Depuis 10 ans que nous suivons l’évolution de ce chef d’entreprise, Abdillah Sousou ne change pas (prononcer Soussou, comme une fille de joie en shimaore). L’expression toujours en retenue, « ça, je sais pas trop s’il faut le dire… », la voix douce, qui tranche avec son parcours de karatéka de haut niveau. Mais ça, c’est déjà loin, presque une autre vie.
En 2008, il dépose sa marque « Soussou sportwear » et créée sa société en 2010 en auto-entrepreneur, dispositif qui n’existe toujours pas à Mayotte. Ce natif de Dzaoudzi a quitté son île à 7 ans, avec ses parents, « je viens d’une famille très modeste, et je n’ai pas fait d’école de commerce. » Il apprend sur le tas, et déménage de Paris au Mans, grâce à un accompagnement de l’opération « quitter Paris ». Il n’est toujours qu’équipementier quand il crée sa SAS. « Je fournis les clubs, les écoles, les entreprises, les associations. J’ai notamment équipé le personnel du site de rencontre Meetic et du Pôle régional du handicap au Mans », un ville qu’il ne quitterait « pour rien au monde ! »

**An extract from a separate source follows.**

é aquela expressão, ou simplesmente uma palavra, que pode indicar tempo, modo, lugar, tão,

Un hôpital, voilà qui nous éloigne du monde du sport ! « Quand tu t’appelles pas Nike ou Adidas, tu t’adaptes et tu fais du sur-mesure. C’est d’ailleurs comme ça qu’ils ont commencé ». En regardant ces géants, il se dit attristé, « nous n’avons plus aucun équipementier français alors que nous sommes champion du monde en foot ! Lacoste et le Coq sportif sont devenus Suisse, et Adidas, Allemand. » Il se prend donc à rêver de combler ce vide, « nous pouvons devenir l’équipementier sportif français. »

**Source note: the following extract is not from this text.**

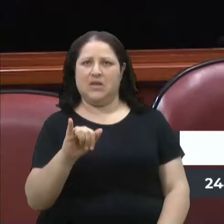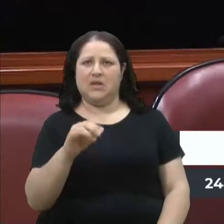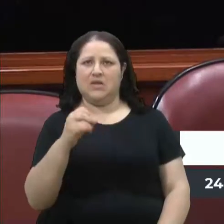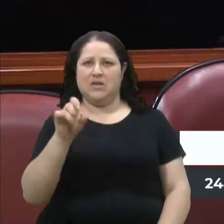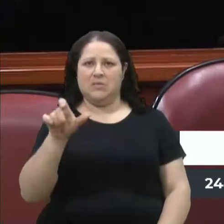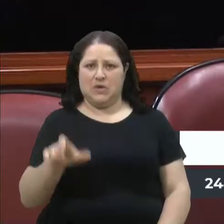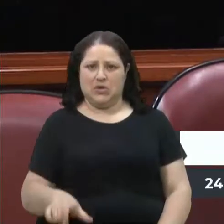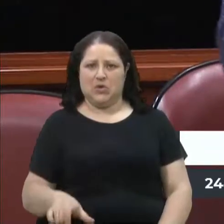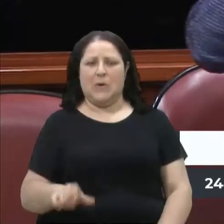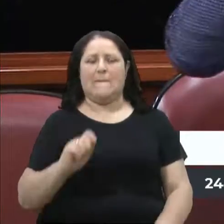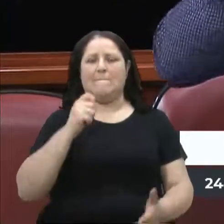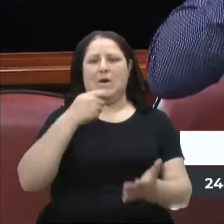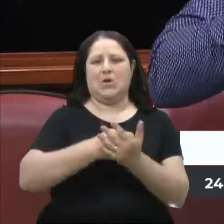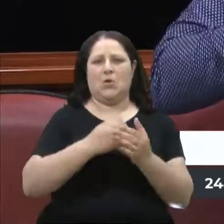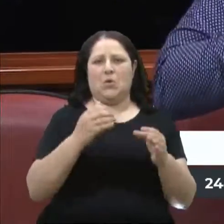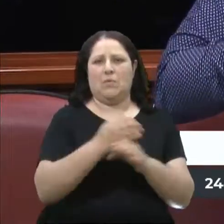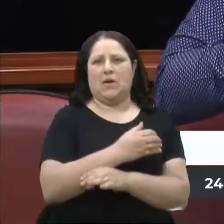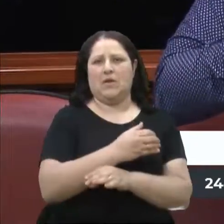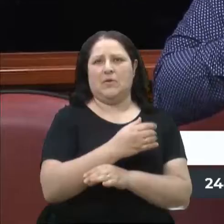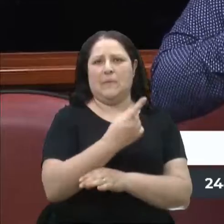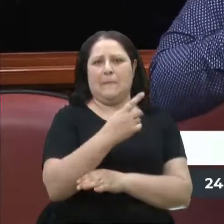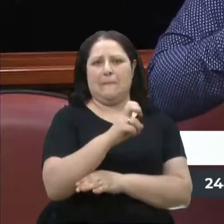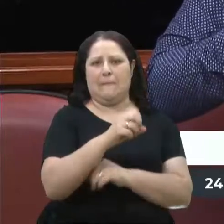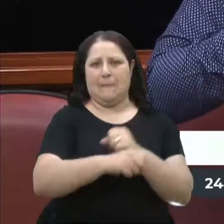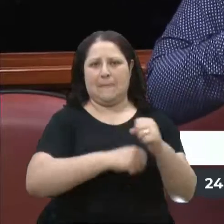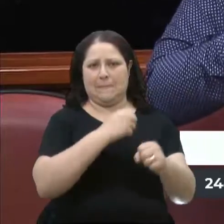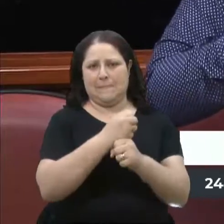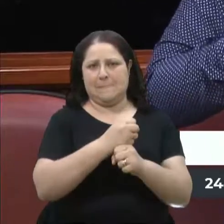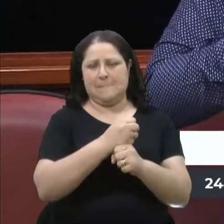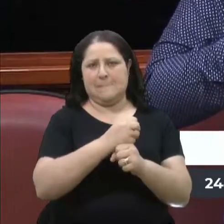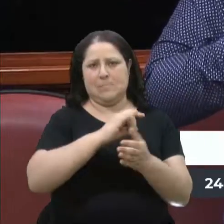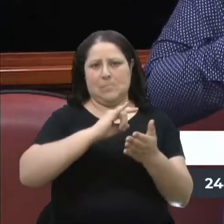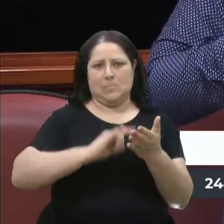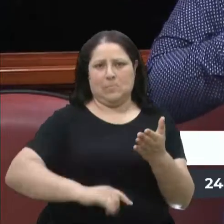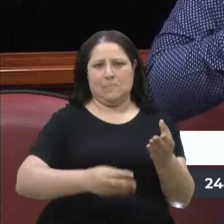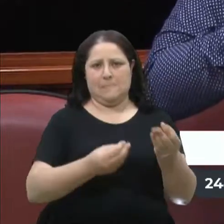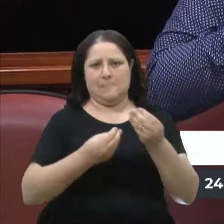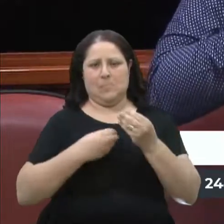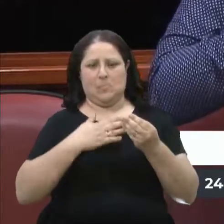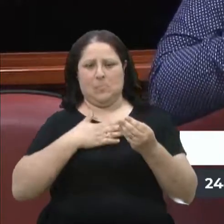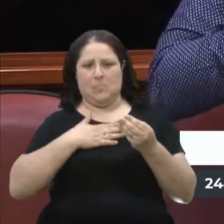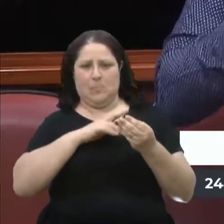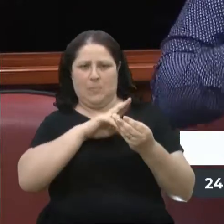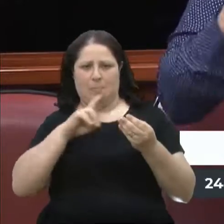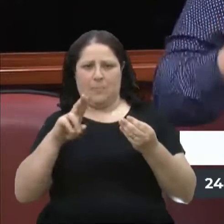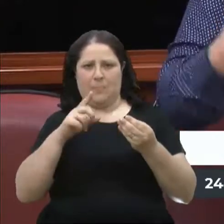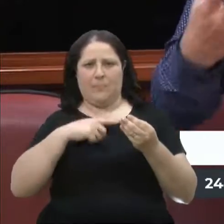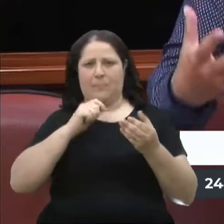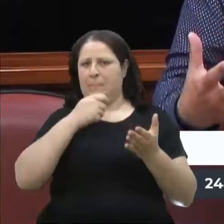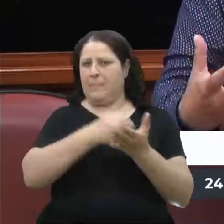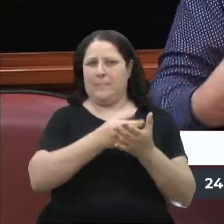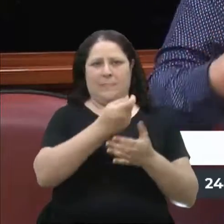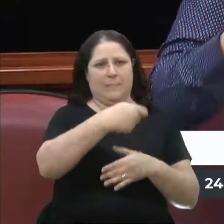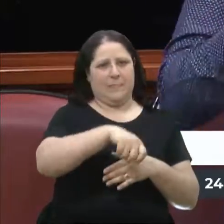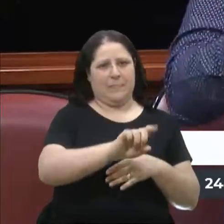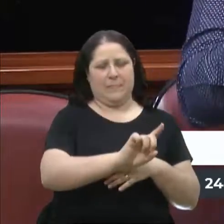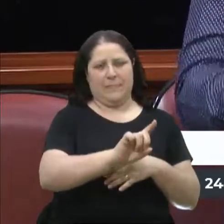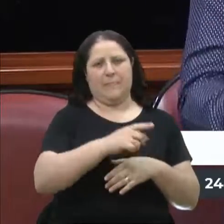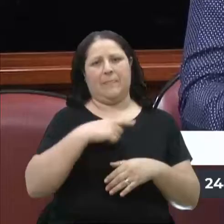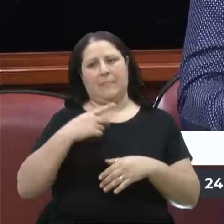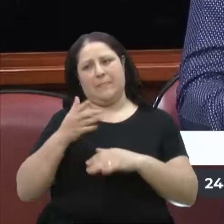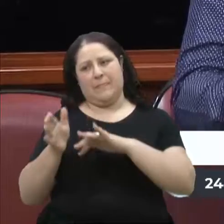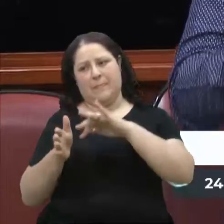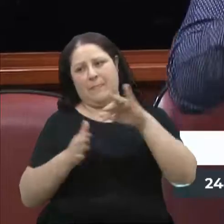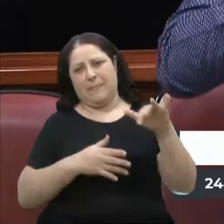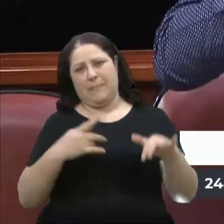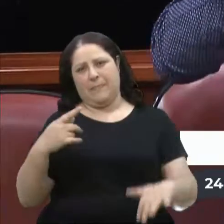dos 15 anos, quando ele vai passar para o nome dele, ele tem a isenção. O PAR, que é um programa habitacional, que tem um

Une 3ème collection va sortir des cartons
Depuis 2017, Abdillah Sousou s’est porté sur le segment du grand-public, « avec une première collection sortie en crowdfunding », en financement participatif. Les ventes décollent immédiatement, avec une ligne de vêtements de tee-shirt, pull, sweat, veste, legging et jogging. A tel point qu’il a désormais deux points de vente. L’un au Mans, « Au cœur des artistes », et l’autre à Pornic, chez « Julie collection ».
Il n’a pas d’employés, et son épouse Laurie qui fut RH chez Alcatel ou M6, finit par le seconder dans l’entreprise. La boutique en nom propre reste encore du domaine du rêve.

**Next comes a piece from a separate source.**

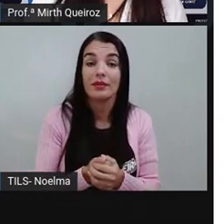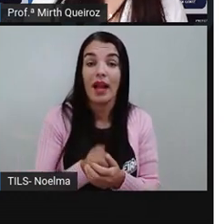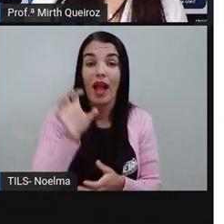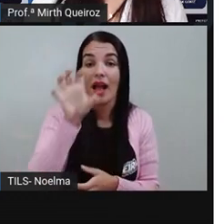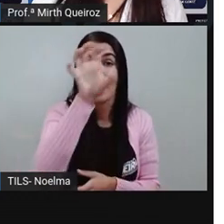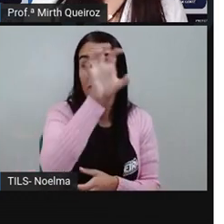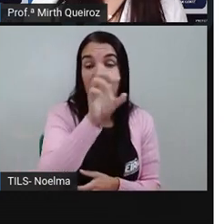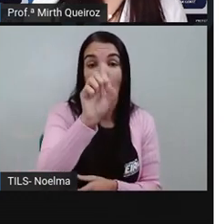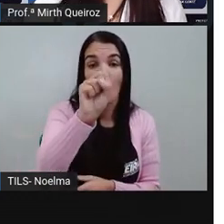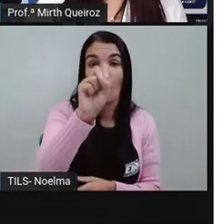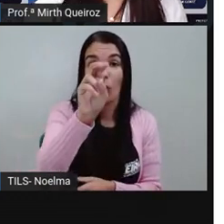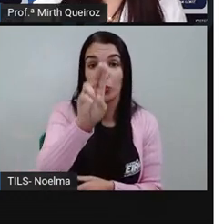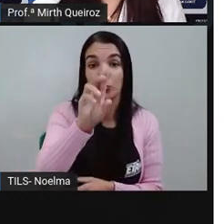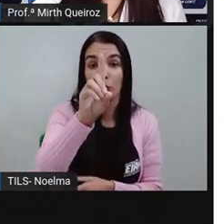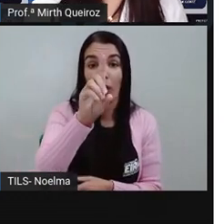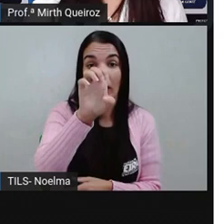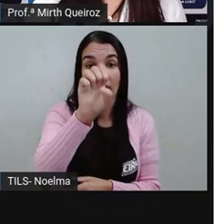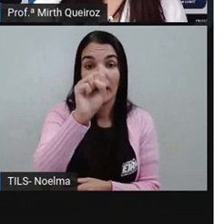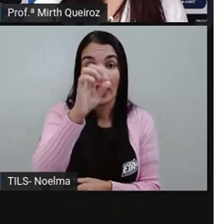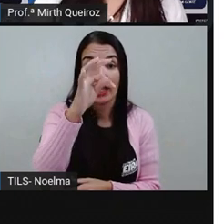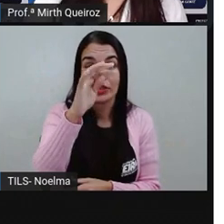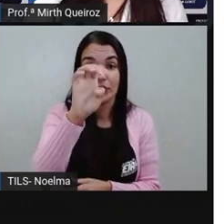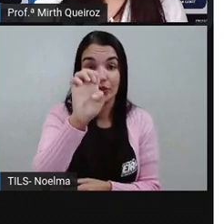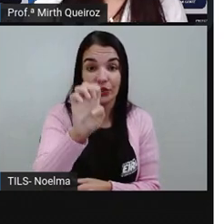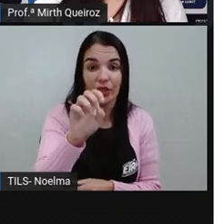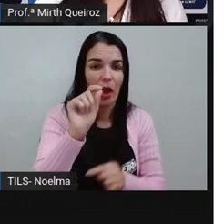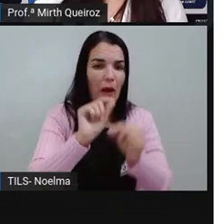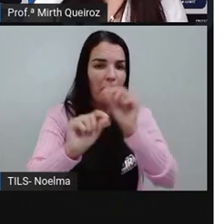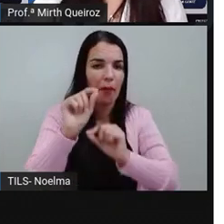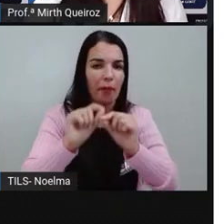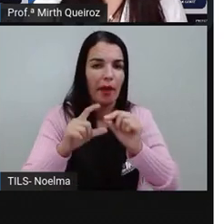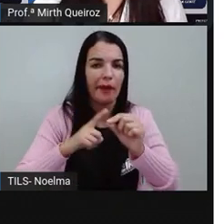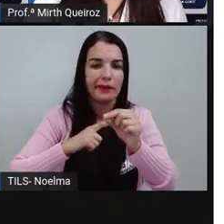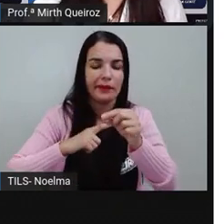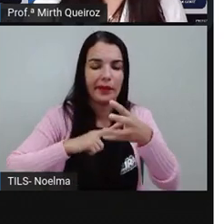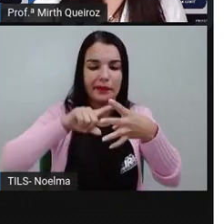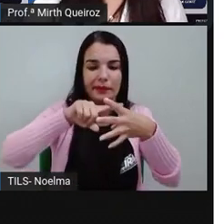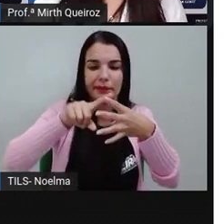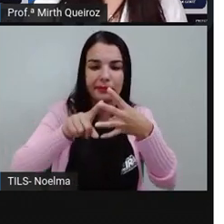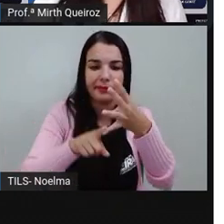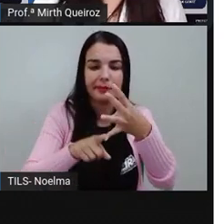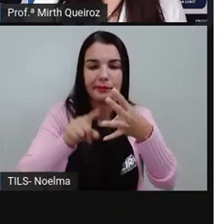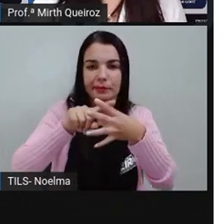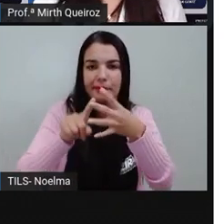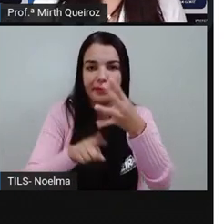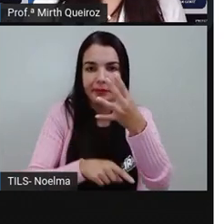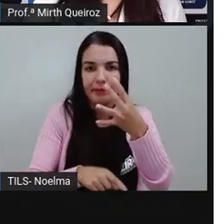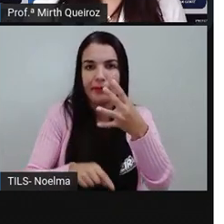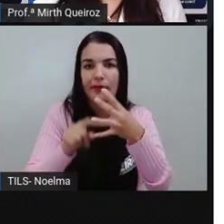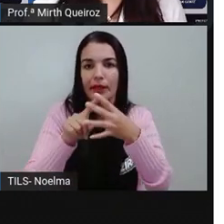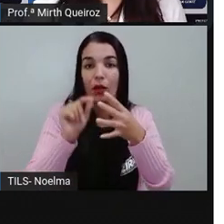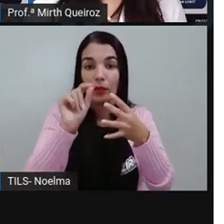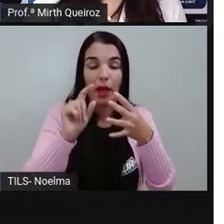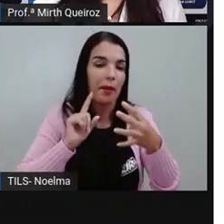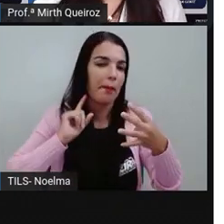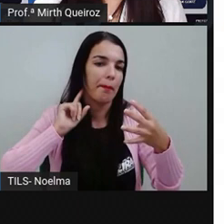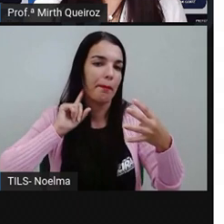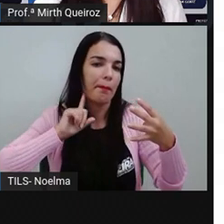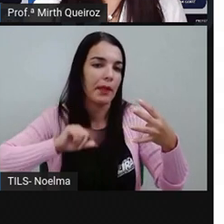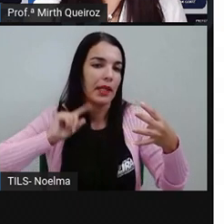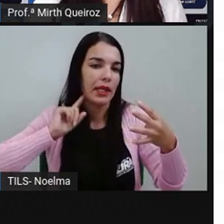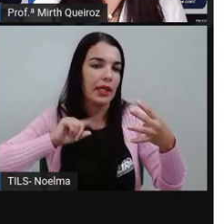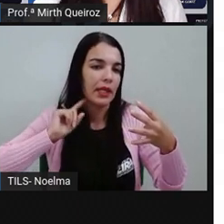a região sudeste. A região sudeste, ela é composta por Minas Gerais,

En bon champion de karaté, les valeurs « Courage, respect, victoire et fierté » s’affichent haut en couleur sur son site. « Victoire, c’est d’ailleurs le prénom de ma fille ! »
Et une 3ème collection est en préparation, toujours financée en crowdfunding, « elle devrait sortir en mars-avril ». Les vêtements sont fabriqués au Portugal et en France.
Une réussite qui s’est passé d’aides et de subventions, « autodidacte, je devais remplir un dossier d’une centaine de pages et passer devant un jury de personnes qui n’ont rien créé, pour m’entendre dire que ma demande n’était pas recevable. »
Même s’il a des rêves de géant du sportswear, Abdillah Sousou garde la tête froide, en méditant la maxime anglo-saxonne : « Deviens une star locale avant de devenir une star internationale. »
Venu à Mayotte pour assister son père malade, il repart ce jeudi pour la remise des diplômes des étudiants mahorais à Montpellier, « je les équipe ! », lance-t-il en conclusion.